Economic austerity measures imposed by governments could land the world in a Great Depression.

That is the unvarnished warning from two parts of the UN System that usually have very different takes on policy matters: the United Nations Conference on Trade and Development (UNCTAD) and the International Monetary Fund (IMF).

In a new Policy Brief, UNCTAD has explained that warning. It noted that because of lack of consumer demand several advanced economies were “hovering on the brink of a second bout of recession,” but their “political attention" had "turned to ways to cut fiscal deficits and reduce the domestic public debt.” If they continued with that effort it would make it impossible for the private sector to grow and "de-leverage" its own massive debt.

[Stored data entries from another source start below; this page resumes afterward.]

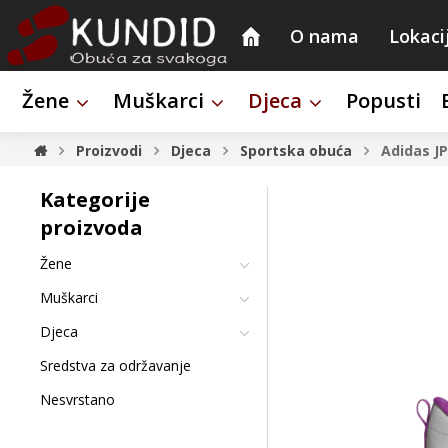
O nama
Lokaci
Žene
Muškarci
Djeca
Popusti
Proizvodi
Djeca
Sportska obuća
Adidas J
Kategorije
proizvoda
Žene
Muškarci
Djeca
Sredstva za održavanje
Nesvrstano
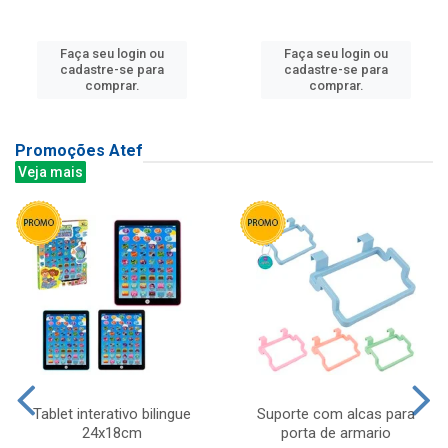
Faça seu login ou
Faça seu login ou
cadastre-se para
cadastre-se para
comprar.
comprar.
Promoções Atef
Veja mais
Tablet interativo bilingue
Suporte com alcas para
24x18cm
porta de armario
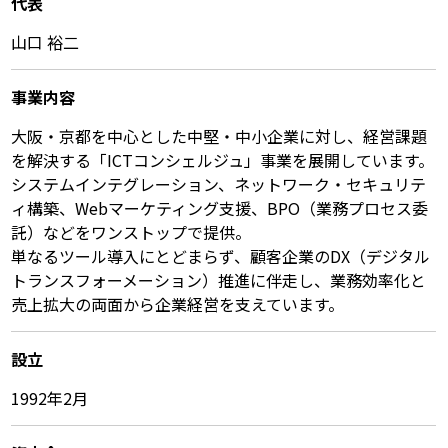
代表
山口 裕二
事業内容
大阪・京都を中心とした中堅・中小企業に対し、経営課題
を解決する「ICTコンシェルジュ」事業を展開しています。
システムインテグレーション、ネットワーク・セキュリテ
ィ構築、Webマーケティング支援、BPO（業務プロセス委
託）などをワンストップで提供。
単なるツール導入にとどまらず、顧客企業のDX（デジタル
トランスフォーメーション）推進に伴走し、業務効率化と
売上拡大の両面から企業経営を支えています。
設立
1992年2月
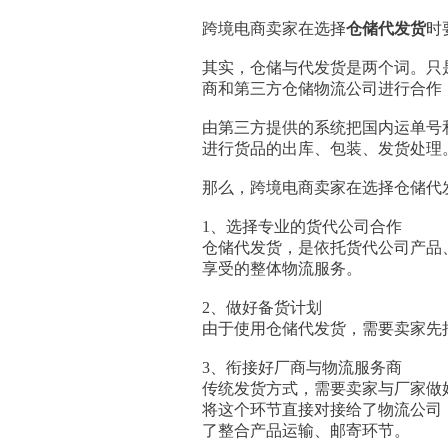
跨境电商卖家在选择
仓储代发货
时
其实，仓储与代发货是两个词。只
商和第三方仓储物流公司进行合作
由第三方提供的系统把国内运单号
进行货品的出库、包装、发货处理
那么，跨境电商卖家在选择仓储代
1、选择专业的货代公司合作
仓储代发货，是依托货代公司产品
享受的整体物流服务。
2、做好备货计划
由于使用仓储代发货，需要卖家先
3、衔接好厂商与物流服务商
传统发货方式，需要卖家与厂家做
将这个环节直接对接给了物流公司
了整合产品运输、邮寄环节。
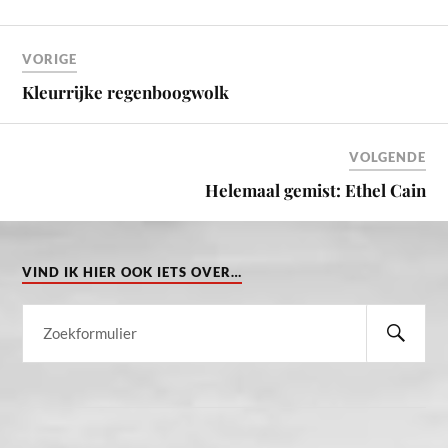
VORIGE
Kleurrijke regenboogwolk
VOLGENDE
Helemaal gemist: Ethel Cain
VIND IK HIER OOK IETS OVER…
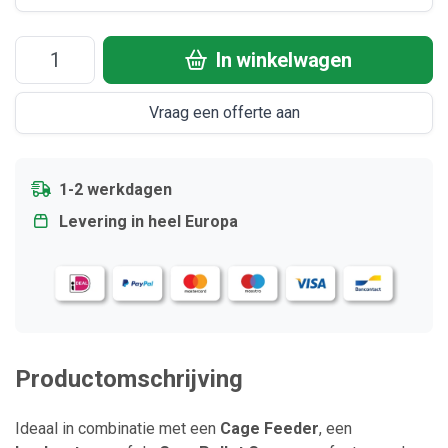
In winkelwagen
Vraag een offerte aan
1-2 werkdagen
Levering in heel Europa
Productomschrijving
Ideaal in combinatie met een
Cage Feeder
, een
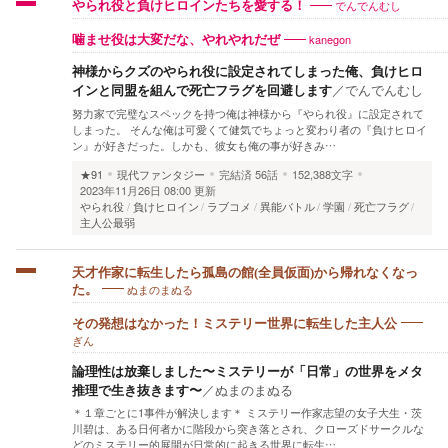
でんでんむし
やられ役と負けヒロインたちを愛する！
kanegon
噛ませ役は大変だな、やれやれだぜ
神様からクズのやられ役に設定されてしまった俺、負けヒロ
インと同盟を組んで死亡フラグを回避します
／
でんでんむし
努力家で完璧なスペックを持つ俺は神様から『やられ役』に設定されて
しまった。 そんな俺は可愛くて健気でちょっと変わり者の『負けヒロイ
ン』が好きだった。しかも、彼女も俺の事が好きみ…
★91
現代ファンタジー
完結済
56話
152,388文字
2023年11月26日 08:00 更新
やられ役
負けヒロイン
ラブコメ
異能バトル
学園
死亡フラグ
主人公最弱
天才作家に転生したら孤島の館(全員仮面)から帰れなくなっ
ぬまのまぬる
た。
その発想はなかった！ミステリー世界に転生した主人公
ぎん
論理性は放棄しました〜ミステリーが「日常」の世界をメタ
推理で生き抜きます〜
／
ぬまのまぬる
＊１章ごとに1事件が解決します＊ ミステリー作家志望の女子大生・茨
川碧は、ある日何者かに階段から突き落とされ、クローズドサークルな
どのミステリー的展開が日常的に起きる世界に転生…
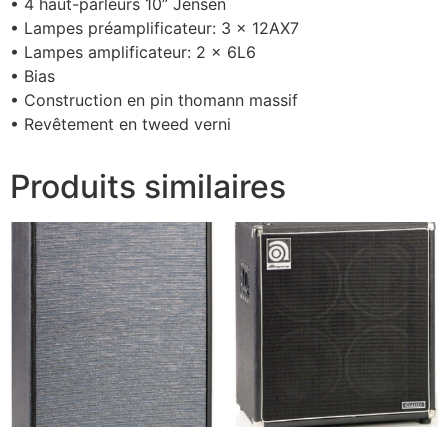
• 4 haut-parleurs 10” Jensen
• Lampes préamplificateur: 3 x 12AX7
• Lampes amplificateur: 2 x 6L6
• Bias
• Construction en pin thomann massif
• Revêtement en tweed verni
Produits similaires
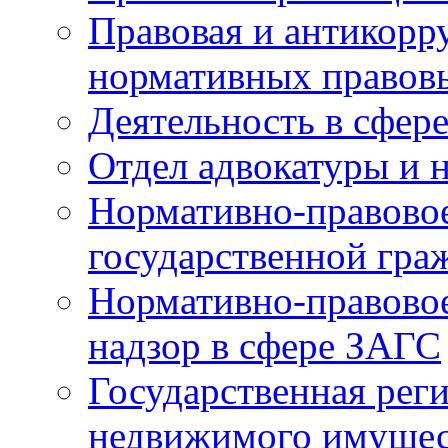
Правовая и антикорр
нормативных правов
Деятельность в сфер
Отдел адвокатуры и 
Нормативно-правовое
государственной гра
Нормативно-правовое
надзор в сфере ЗАГС
Государственная реги
недвижимого имущест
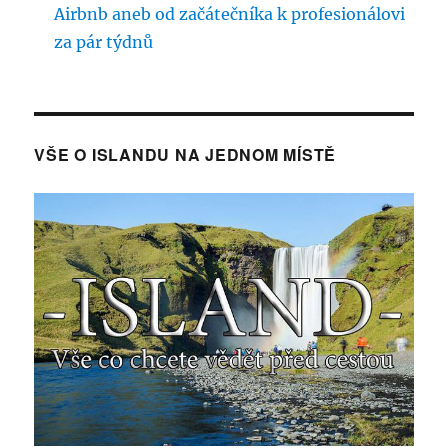
Airbnb aneb od začátečníka k profesionálovi
za pár týdnů
VŠE O ISLANDU NA JEDNOM MÍSTĚ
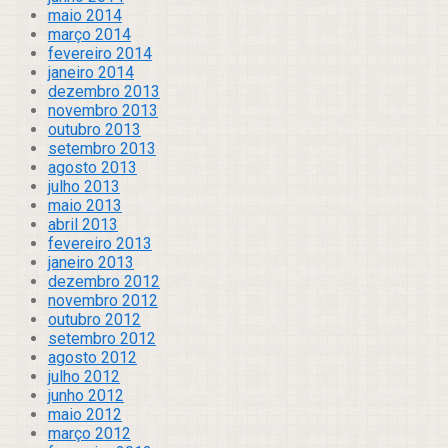
maio 2014
março 2014
fevereiro 2014
janeiro 2014
dezembro 2013
novembro 2013
outubro 2013
setembro 2013
agosto 2013
julho 2013
maio 2013
abril 2013
fevereiro 2013
janeiro 2013
dezembro 2012
novembro 2012
outubro 2012
setembro 2012
agosto 2012
julho 2012
junho 2012
maio 2012
março 2012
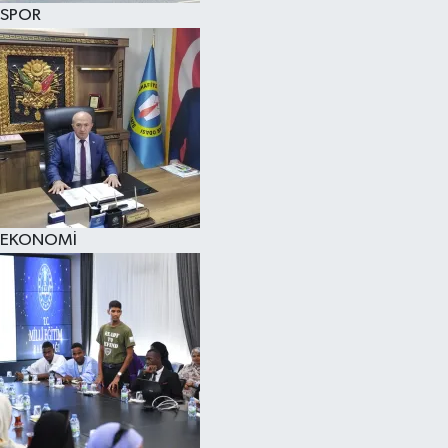
SPOR
EKONOMİ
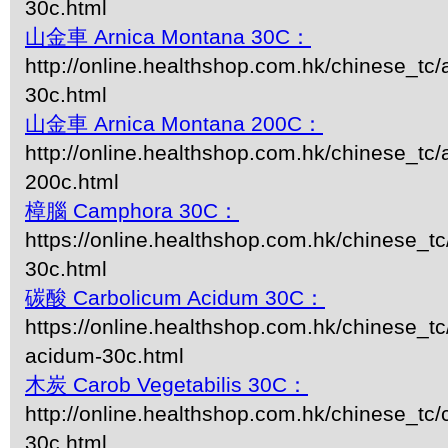
30c.html
山金車 Arnica Montana 30C：
http://online.healthshop.com.hk/chinese_tc
30c.html
山金車 Arnica Montana 200C：
http://online.healthshop.com.hk/chinese_tc
200c.html
樟腦 Camphora 30C：
https://online.healthshop.com.hk/chinese_t
30c.html
碳酸 Carbolicum Acidum 30C：
https://online.healthshop.com.hk/chinese_tc
acidum-30c.html
木炭 Carob Vegetabilis 30C：
http://online.healthshop.com.hk/chinese_tc/
30c.html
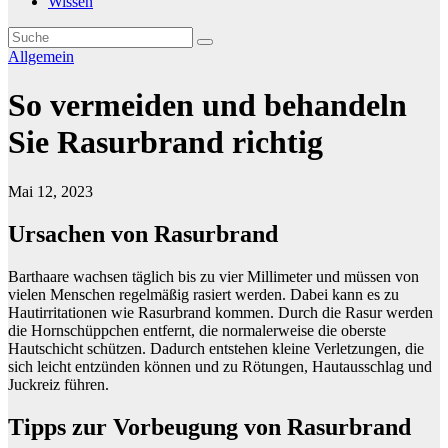
Wissen
Allgemein
So vermeiden und behandeln
Sie Rasurbrand richtig
Mai 12, 2023
Ursachen von Rasurbrand
Barthaare wachsen täglich bis zu vier Millimeter und müssen von
vielen Menschen regelmäßig rasiert werden. Dabei kann es zu
Hautirritationen wie Rasurbrand kommen. Durch die Rasur werden
die Hornschüppchen entfernt, die normalerweise die oberste
Hautschicht schützen. Dadurch entstehen kleine Verletzungen, die
sich leicht entzünden können und zu Rötungen, Hautausschlag und
Juckreiz führen.
Tipps zur Vorbeugung von Rasurbrand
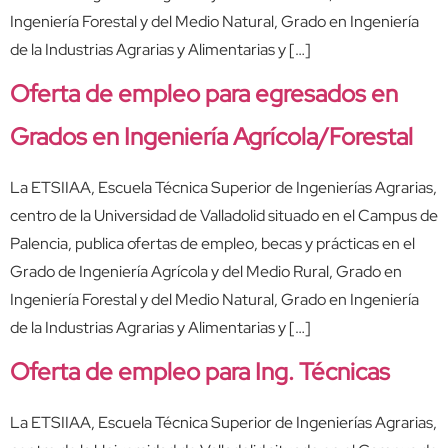
Ingeniería Forestal y del Medio Natural, Grado en Ingeniería
de la Industrias Agrarias y Alimentarias y […]
Oferta de empleo para egresados en
Grados en Ingeniería Agrícola/Forestal
La ETSIIAA, Escuela Técnica Superior de Ingenierías Agrarias,
centro de la Universidad de Valladolid situado en el Campus de
Palencia, publica ofertas de empleo, becas y prácticas en el
Grado de Ingeniería Agrícola y del Medio Rural, Grado en
Ingeniería Forestal y del Medio Natural, Grado en Ingeniería
de la Industrias Agrarias y Alimentarias y […]
Oferta de empleo para Ing. Técnicas
La ETSIIAA, Escuela Técnica Superior de Ingenierías Agrarias,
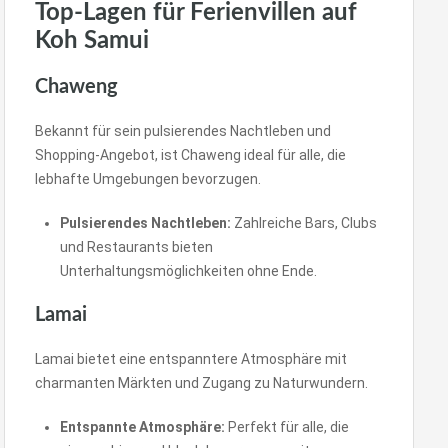
Top-Lagen für Ferienvillen auf
Koh Samui
Chaweng
Bekannt für sein pulsierendes Nachtleben und
Shopping-Angebot, ist Chaweng ideal für alle, die
lebhafte Umgebungen bevorzugen.
Pulsierendes Nachtleben:
Zahlreiche Bars, Clubs
und Restaurants bieten
Unterhaltungsmöglichkeiten ohne Ende.
Lamai
Lamai bietet eine entspanntere Atmosphäre mit
charmanten Märkten und Zugang zu Naturwundern.
Entspannte Atmosphäre:
Perfekt für alle, die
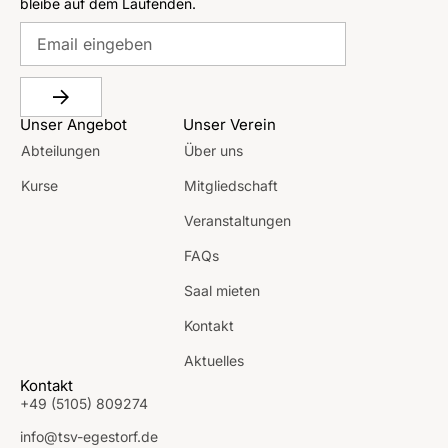
bleibe auf dem Laufenden.
Unser Angebot
Unser Verein
Abteilungen
Über uns
Kurse
Mitgliedschaft
Veranstaltungen
FAQs
Saal mieten
Kontakt
Aktuelles
Kontakt
+49 (5105) 809274
info@tsv-egestorf.de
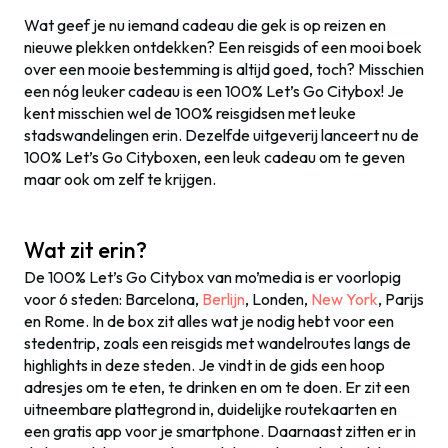
Wat geef je nu iemand cadeau die gek is op reizen en
nieuwe plekken ontdekken? Een reisgids of een mooi boek
over een mooie bestemming is altijd goed, toch? Misschien
een nóg leuker cadeau is een 100% Let’s Go Citybox! Je
kent misschien wel de 100% reisgidsen met leuke
stadswandelingen erin. Dezelfde uitgeverij lanceert nu de
100% Let’s Go Cityboxen, een leuk cadeau om te geven
maar ook om zelf te krijgen.
Wat zit erin?
De 100% Let’s Go Citybox van mo’media is er voorlopig
voor 6 steden: Barcelona,
Berlijn
, Londen,
New York
, Parijs
en Rome. In de box zit alles wat je nodig hebt voor een
stedentrip, zoals een reisgids met wandelroutes langs de
highlights in deze steden. Je vindt in de gids een hoop
adresjes om te eten, te drinken en om te doen. Er zit een
uitneembare plattegrond in, duidelijke routekaarten en
een gratis app voor je smartphone. Daarnaast zitten er in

Without “a rapid policy turnaround” said UNCTAD, the world is “in danger of repeating the mistakes of the 1930s.”

“During the Great Depression of the 1930s, the United States had experienced “two sharp downturns in succession.” Recovery from the “first wave (August 1929 to March 1933),” began “after President F.D. Roosevelt took office, in 1933. However, another severe downturn set in during 1937-38. That second downturn, UNCTAD said, was the result of “poor government policy, especially the decision to tighten up fiscal policy too early in the recovery.”

UNCTAD called on countries “threatened by recession and deflation” to “avoid intensified austerity measures because these are unlikely to produce the intended outcomes and could propel the world into a renewed bout of recession, or even into an outright depression.” (It did not address the possibility of hyperinflation if governments continued massive stimulus policies by simply printing new money.)

Given today’s highly integrated world economy, the “impact will not be limited to specific sectors or to well-defined regions.” Further, a “lost decade” for the world economy would “throw into question the ability of democratic governments to tackle the most urgent challenges of our age.”

Not to mince words, that is a warning that a Depression could bring fascist demagogues to power.